**Extracto seleccionado**
= = = = =
Alan no tuvo una pelea; a Alan lo fueron a matar. Los cuatro puntazos, uno de ellos directo al cuello, no fueron producto del azar, sino de la saña. Hoy, su cuerpo está inmóvil, dependiendo de una prótesis que llegó para encender una luz de esperanza este lunes, pero el camino es largo y doloroso.

Una burla que no se puede tolerar

La indignación de la madre de Alan es el grito de toda una comunidad. ¿Cómo es posible que un menor de 17 años, partícipe de una tentativa de homicidio, goce de la comodidad de su hogar? La prisión domiciliaria otorgada por la justicia de Tandil no se siente como una medida legal, se siente como una falta de respeto.

Mientras Alan está rodeado de máquinas y asistencia psicológica para procesar que su vida cambió para siempre, su agresor se muestra en redes sociales. No hay arrepentimiento, hay provocación. No hay justicia, hay una «tomada de pelo». Los allegados de los detenidos pasan en bicicleta, amenazan, hostigan. Es el mundo al revés: la víctima está presa de su propio cuerpo y el victimario está «de vacaciones» en su casa.
= = = = =
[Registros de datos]
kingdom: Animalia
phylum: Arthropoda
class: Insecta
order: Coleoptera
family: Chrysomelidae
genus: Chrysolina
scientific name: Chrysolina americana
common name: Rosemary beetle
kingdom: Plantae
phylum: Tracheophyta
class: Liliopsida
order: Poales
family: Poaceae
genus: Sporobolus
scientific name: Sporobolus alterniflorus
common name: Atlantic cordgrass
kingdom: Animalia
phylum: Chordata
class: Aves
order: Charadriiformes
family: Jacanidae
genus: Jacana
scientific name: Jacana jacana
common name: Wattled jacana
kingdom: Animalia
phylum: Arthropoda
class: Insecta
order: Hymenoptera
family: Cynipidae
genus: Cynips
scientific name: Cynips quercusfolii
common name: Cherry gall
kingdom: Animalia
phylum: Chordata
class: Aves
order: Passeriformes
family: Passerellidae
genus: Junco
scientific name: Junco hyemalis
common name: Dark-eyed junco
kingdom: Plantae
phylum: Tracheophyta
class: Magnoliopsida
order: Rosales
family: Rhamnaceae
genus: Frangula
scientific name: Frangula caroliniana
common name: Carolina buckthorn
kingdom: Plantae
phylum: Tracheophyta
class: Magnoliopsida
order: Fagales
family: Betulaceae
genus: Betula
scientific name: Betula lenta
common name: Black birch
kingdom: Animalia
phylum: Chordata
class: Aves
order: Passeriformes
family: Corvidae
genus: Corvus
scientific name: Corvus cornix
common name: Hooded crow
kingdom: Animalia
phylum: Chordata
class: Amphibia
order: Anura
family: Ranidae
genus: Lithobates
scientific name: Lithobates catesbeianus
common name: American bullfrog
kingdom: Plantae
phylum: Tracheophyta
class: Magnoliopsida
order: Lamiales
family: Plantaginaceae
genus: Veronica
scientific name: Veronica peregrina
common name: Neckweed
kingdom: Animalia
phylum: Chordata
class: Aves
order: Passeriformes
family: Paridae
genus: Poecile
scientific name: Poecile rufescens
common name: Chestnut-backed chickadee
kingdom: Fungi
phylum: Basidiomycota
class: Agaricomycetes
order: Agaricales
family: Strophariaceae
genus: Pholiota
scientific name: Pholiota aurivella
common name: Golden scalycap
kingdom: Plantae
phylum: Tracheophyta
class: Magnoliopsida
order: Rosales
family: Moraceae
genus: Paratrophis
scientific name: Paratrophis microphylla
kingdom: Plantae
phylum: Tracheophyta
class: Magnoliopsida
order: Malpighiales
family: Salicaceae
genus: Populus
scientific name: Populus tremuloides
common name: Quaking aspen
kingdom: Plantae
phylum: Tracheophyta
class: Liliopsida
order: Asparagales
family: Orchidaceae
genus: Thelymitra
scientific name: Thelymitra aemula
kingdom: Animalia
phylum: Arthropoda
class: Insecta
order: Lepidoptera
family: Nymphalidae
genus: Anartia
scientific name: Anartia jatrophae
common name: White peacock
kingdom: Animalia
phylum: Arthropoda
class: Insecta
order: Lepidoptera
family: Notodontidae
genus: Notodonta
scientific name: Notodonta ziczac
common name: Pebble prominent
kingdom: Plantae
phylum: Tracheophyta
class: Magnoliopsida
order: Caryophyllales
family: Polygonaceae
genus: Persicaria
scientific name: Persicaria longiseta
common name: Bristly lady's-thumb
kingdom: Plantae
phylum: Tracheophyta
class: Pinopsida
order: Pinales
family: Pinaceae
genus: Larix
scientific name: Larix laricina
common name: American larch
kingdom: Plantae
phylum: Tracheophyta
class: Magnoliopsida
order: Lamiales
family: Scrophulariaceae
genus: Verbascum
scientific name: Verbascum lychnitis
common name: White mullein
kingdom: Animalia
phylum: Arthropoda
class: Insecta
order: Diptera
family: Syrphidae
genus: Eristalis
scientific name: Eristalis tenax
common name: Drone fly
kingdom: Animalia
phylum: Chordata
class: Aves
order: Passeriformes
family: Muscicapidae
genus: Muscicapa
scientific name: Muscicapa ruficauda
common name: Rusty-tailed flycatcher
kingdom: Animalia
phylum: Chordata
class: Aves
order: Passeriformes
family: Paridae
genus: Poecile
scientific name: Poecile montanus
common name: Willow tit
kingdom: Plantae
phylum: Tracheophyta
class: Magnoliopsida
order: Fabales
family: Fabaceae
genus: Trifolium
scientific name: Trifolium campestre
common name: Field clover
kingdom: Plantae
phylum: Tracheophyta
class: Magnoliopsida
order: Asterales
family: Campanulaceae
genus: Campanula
= = = = =
**Acción requerida 1**
Reproduzca el extracto sobre el ataque a Alan, comenzando en "La indignación de" y terminando en "falta de respeto.", y sustituya "prisión domiciliaria" por "detención domiciliaria".
**Acción requerida 2**
Prosiga el extracto sobre el ataque a Alan a partir de su última oración.
Las filas no guardan ninguna relación con el extracto.

**Resultado del ejercicio 1**
La indignación de la madre de Alan es el grito de toda una comunidad. ¿Cómo es posible que un menor de 17 años, partícipe de una tentativa de homicidio, goce de la comodidad de su hogar? La detención domiciliaria otorgada por la justicia de Tandil no se siente como una medida legal, se siente como una falta de respeto.

**Resultado del ejercicio 2**
El pedido es uno solo

La familia no pide venganza, pide que la ley se cumpla. Un joven de 17 años es punible y debe estar donde corresponde: en un centro de detención, lejos de las redes sociales, rindiendo cuentas por haber intentado quitarle la vida a un niño de 15 años.

«A él no le fueron a pegar, lo fueron a matar», dice su mamá con la fuerza que le queda. Justicia por Alan. Que la cárcel sea cárcel y la casa no sea un premio para quien destruye vidas.